[What is being asked]
In your copy of the data, keep every word exact and include no pictures.

------------------------

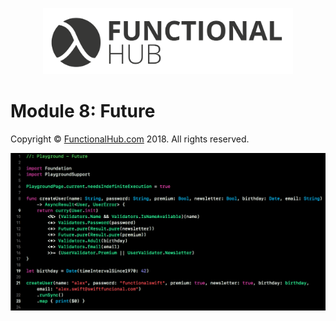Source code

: <p align="center">
<a href="http://functionalHub.com"><img src="./images/logo.png" alt="Functional Hub" width="400"/></a>
</p>

# Module 8: Future

Copyright © [FunctionalHub.com](http://functionalHub.com) 2018. All rights reserved.

<p align="center">
<img src="./images/code.png" alt="Code" width="600"/>
</p>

------------------------

[Exercise output]
Source code

: <p align="center">
<a href="http://functionalHub.com"><img src="./images/logo.png" alt="Functional Hub" width="400"/></a>
</p>

# Module 8: Future

Copyright © [FunctionalHub.com](http://functionalHub.com) 2018. All rights reserved.

<p align="center">
<img src="./images/code.png" alt="Code" width="600"/>
</p>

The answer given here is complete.